Association of antiviral gene expression with markers of disease progression in primary and chronic HIV-1 infection. (A and B) Differences between samples from participants with primary infection closest to 12 months postinfection (n = 28) and samples from chronically infected patients (n = 28) were compared in terms of CD4 T cell counts and viral loads. (C) Viral loads in plasma and CSF samples from the chronically infected group were compared. (D to F) Pearson correlations were performed for MxA (D), TRIM5α (E), and TRIM22 (F) expression levels and viral loads in the CSF or peripheral blood compartments in the chronically HIV-1-infected group.

FIG 4

Regulation of TRIM5α and TRIM22 by IFN-α and select proinflammatory cytokines in immune cells.
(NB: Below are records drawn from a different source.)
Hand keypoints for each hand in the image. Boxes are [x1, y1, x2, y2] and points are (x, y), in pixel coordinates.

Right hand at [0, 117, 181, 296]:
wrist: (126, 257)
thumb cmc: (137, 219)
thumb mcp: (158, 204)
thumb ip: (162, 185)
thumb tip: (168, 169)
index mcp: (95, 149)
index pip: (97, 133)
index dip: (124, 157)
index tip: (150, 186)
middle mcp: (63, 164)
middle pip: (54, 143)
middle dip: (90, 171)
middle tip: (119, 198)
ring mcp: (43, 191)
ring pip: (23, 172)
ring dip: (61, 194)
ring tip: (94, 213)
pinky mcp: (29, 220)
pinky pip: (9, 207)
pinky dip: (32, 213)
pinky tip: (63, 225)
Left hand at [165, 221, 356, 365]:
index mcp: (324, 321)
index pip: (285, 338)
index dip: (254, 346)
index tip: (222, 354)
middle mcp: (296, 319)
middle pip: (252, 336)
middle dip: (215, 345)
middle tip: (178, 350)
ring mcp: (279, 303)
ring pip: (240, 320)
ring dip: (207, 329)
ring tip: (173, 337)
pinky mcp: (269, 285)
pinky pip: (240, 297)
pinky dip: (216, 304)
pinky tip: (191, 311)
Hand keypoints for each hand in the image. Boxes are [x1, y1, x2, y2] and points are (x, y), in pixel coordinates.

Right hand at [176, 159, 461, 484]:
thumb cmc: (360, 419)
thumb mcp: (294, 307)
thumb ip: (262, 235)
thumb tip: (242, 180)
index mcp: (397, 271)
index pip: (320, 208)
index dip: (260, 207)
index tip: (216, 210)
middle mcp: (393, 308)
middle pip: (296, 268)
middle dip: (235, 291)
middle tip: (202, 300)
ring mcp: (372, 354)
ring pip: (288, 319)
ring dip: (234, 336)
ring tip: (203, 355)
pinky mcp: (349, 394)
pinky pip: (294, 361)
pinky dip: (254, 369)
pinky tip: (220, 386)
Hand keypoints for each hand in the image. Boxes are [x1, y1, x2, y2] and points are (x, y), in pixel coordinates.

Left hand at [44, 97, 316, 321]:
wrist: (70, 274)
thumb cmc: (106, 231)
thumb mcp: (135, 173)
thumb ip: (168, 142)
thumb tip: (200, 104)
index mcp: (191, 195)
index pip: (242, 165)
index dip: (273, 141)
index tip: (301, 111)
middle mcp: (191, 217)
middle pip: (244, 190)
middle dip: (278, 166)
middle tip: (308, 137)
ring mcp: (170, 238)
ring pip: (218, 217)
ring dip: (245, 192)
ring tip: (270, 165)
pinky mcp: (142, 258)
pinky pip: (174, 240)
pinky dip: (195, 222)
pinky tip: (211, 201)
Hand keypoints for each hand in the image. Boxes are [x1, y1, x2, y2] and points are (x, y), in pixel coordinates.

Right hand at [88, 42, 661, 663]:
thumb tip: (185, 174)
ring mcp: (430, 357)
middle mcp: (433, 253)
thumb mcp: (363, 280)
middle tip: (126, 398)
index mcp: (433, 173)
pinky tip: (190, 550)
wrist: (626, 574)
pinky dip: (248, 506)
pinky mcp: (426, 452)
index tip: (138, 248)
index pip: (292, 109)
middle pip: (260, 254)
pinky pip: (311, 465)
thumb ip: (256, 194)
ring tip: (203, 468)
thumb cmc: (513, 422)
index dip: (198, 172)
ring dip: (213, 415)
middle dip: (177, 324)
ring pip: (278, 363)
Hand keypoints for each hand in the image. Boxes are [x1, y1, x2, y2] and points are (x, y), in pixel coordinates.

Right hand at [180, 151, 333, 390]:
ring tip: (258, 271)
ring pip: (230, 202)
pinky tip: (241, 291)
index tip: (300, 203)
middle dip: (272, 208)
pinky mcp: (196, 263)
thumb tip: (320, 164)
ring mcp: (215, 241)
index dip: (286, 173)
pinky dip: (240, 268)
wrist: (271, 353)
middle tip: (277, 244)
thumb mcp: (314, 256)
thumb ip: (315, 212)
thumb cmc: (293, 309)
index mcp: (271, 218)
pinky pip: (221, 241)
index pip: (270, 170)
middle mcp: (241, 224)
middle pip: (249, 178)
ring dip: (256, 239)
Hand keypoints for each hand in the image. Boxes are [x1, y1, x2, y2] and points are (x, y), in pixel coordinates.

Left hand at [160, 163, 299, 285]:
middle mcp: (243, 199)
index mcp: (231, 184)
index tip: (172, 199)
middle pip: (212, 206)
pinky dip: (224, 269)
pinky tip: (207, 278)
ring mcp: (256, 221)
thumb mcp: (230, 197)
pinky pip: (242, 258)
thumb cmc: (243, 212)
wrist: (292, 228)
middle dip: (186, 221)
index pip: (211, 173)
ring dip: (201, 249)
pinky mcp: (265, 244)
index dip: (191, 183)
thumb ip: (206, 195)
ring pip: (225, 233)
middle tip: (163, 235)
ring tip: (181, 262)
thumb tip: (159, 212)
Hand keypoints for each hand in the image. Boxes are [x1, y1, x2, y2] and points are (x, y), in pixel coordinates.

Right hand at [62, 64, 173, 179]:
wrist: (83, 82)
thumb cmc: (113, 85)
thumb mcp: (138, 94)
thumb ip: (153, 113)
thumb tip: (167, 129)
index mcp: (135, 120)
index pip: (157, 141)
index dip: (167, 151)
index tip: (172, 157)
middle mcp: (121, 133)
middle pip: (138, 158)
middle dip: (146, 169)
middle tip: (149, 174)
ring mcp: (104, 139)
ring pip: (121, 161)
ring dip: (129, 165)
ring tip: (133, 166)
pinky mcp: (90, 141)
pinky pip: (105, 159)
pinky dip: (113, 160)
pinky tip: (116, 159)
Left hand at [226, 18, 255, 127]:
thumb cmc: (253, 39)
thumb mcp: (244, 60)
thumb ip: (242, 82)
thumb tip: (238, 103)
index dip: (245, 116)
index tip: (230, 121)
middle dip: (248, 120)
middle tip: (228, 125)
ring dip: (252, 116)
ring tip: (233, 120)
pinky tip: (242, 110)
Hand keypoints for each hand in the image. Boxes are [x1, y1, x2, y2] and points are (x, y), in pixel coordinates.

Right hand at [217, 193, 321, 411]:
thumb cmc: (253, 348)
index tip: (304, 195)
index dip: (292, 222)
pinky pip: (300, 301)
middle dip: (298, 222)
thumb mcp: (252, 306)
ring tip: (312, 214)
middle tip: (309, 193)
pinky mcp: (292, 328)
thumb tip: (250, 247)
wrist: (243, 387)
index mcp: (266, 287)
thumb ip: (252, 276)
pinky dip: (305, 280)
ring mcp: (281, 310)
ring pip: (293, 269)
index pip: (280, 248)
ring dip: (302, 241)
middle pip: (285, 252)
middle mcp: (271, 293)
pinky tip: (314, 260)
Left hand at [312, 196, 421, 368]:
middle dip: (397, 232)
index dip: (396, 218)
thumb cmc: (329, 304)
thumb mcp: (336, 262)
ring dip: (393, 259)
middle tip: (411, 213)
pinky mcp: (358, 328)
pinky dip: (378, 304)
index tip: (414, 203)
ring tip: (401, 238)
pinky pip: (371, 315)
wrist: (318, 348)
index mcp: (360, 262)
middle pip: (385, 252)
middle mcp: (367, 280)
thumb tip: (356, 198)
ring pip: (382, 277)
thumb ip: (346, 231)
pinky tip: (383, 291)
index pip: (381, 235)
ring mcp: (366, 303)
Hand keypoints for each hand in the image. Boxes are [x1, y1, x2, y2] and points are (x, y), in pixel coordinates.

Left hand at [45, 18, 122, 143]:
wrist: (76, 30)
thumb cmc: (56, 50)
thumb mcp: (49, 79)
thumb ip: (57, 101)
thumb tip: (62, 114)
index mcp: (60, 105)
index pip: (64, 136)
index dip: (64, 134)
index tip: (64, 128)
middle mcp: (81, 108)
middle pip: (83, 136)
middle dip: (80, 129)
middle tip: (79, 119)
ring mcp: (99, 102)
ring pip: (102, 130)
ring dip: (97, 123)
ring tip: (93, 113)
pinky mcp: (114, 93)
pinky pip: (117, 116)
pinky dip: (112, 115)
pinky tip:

Shown is the effect of IFN-α stimulation and proinflammatory cytokine stimulation of CD4 cells and monocytes on antiviral gene expression. Cells from healthy donors were stimulated for 24 h. (A and B) Total cellular RNA from cells was then subjected to real-time RT-PCR to measure mRNA levels using primers specific for TRIM5α (A) and TRIM22 (B) and GAPDH. (C to E) Protein expression analyses of TRIM5α (C and D) and TRIM22 (C and E) are shown. Results shown in panels A, B, D, and E are the means of three independent experiments (with bars indicating ranges), each performed in duplicate.

FIG 5

siRNA-mediated silencing of TRIM5α or TRIM22 in CD4 cells. To determine the functional impact of TRIM5α and TRIM22 on HIV-1 replication in CD4 cells, gene knockdown experiments were performed by transducing the cells with siRNA against TRIM5α or TRIM22 or a nontargeting (scramble) control siRNA, with or without IFN-α stimulation for 24 h. (A to F) Knockdown of TRIM5α or TRIM22 by siRNA in the absence or presence of IFN-α was validated by mRNA RT-PCR (A and B) and Western blotting (C to F). Cells were then challenged with a VSV-G-pseudotyped HIV-1 laboratory strain (JRCSF) (600 ng of p24/ml) for 48 h. (G and H) Culture lysates were collected and assessed for HIV p24 antigen levels by an enzyme-linked immunosorbent assay. Data are depicted as fold changes, where the levels of p24 antigen in knockdown cells were divided by the levels in control cells. TRIM22.2 siRNA knockdown efficiency was inconsistent, and the data are thus excluded from the graphs.

FIG 6

siRNA-mediated silencing of TRIM5α or TRIM22 in neuroblasts. To determine the functional impacts of TRIM5α and TRIM22 on HIV-1 infection in neuroblasts, gene knockdown experiments were performed by transducing the cells with siRNA against TRIM5α or TRIM22 or a nontargeting (scrambled) control siRNA, with or without IFN-α stimulation for 24 h. (A to D) Knockdown of TRIM5α or TRIM22 by siRNA in the absence or presence of IFN-α was validated by mRNA RT-PCR (A and B) and Western blotting (C and D). Cells were then challenged with a VSV-G-pseudotyped HIV-1 laboratory strain (JRCSF) (600 ng of p24/ml) for 48 h. (E and F) Culture lysates were collected and assessed for HIV p24 antigen levels by an enzyme-linked immunosorbent assay. Data are depicted as fold changes, where levels of p24 antigen in knockdown cells were divided by levels in control cells.